*JOB*: Reproduce every one of the rows below character for character, leaving out the pictures.

• • • • •

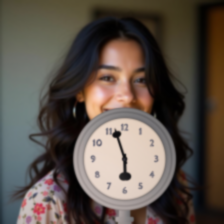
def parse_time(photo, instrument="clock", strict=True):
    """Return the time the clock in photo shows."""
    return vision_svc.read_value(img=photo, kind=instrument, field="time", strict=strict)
5:57
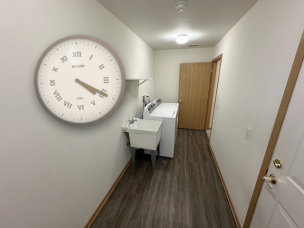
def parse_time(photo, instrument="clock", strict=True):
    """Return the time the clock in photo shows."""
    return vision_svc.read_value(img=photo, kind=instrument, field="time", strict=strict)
4:20
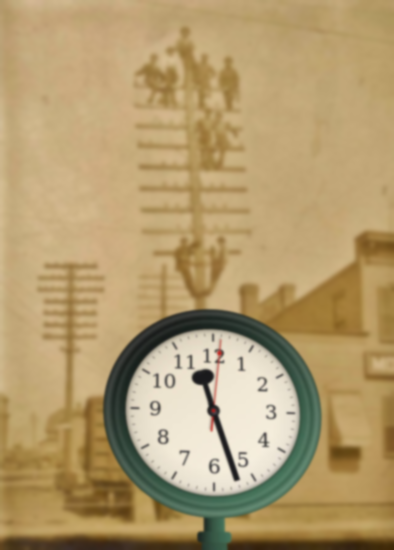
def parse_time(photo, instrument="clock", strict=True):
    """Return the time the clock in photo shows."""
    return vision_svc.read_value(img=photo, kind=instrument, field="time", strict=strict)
11:27:01
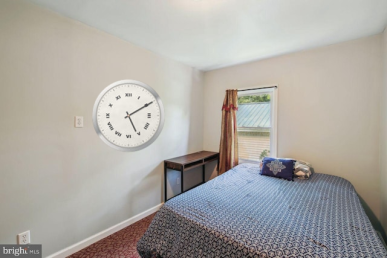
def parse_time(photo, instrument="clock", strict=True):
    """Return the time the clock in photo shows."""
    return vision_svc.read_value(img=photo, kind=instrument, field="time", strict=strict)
5:10
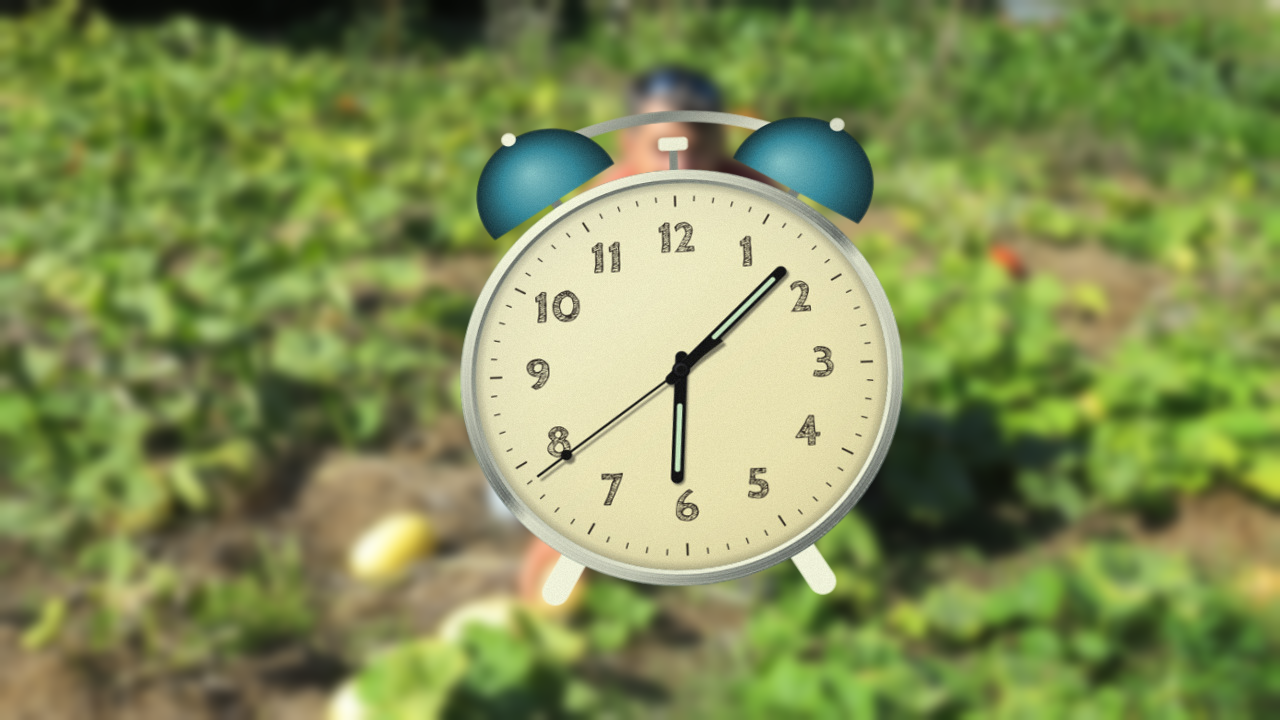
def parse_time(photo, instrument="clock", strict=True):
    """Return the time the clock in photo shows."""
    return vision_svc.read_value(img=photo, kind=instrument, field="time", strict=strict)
6:07:39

• • • • •

*CORRECT ANSWER*:
def parse_time(photo, instrument="clock", strict=True):
    """Return the time the clock in photo shows."""
    return vision_svc.read_value(img=photo, kind=instrument, field="time", strict=strict)
5:57
def parse_time(photo, instrument="clock", strict=True):
    """Return the time the clock in photo shows."""
    return vision_svc.read_value(img=photo, kind=instrument, field="time", strict=strict)
4:20
def parse_time(photo, instrument="clock", strict=True):
    """Return the time the clock in photo shows."""
    return vision_svc.read_value(img=photo, kind=instrument, field="time", strict=strict)
11:27:01
def parse_time(photo, instrument="clock", strict=True):
    """Return the time the clock in photo shows."""
    return vision_svc.read_value(img=photo, kind=instrument, field="time", strict=strict)
5:10
def parse_time(photo, instrument="clock", strict=True):
    """Return the time the clock in photo shows."""
    return vision_svc.read_value(img=photo, kind=instrument, field="time", strict=strict)
6:07:39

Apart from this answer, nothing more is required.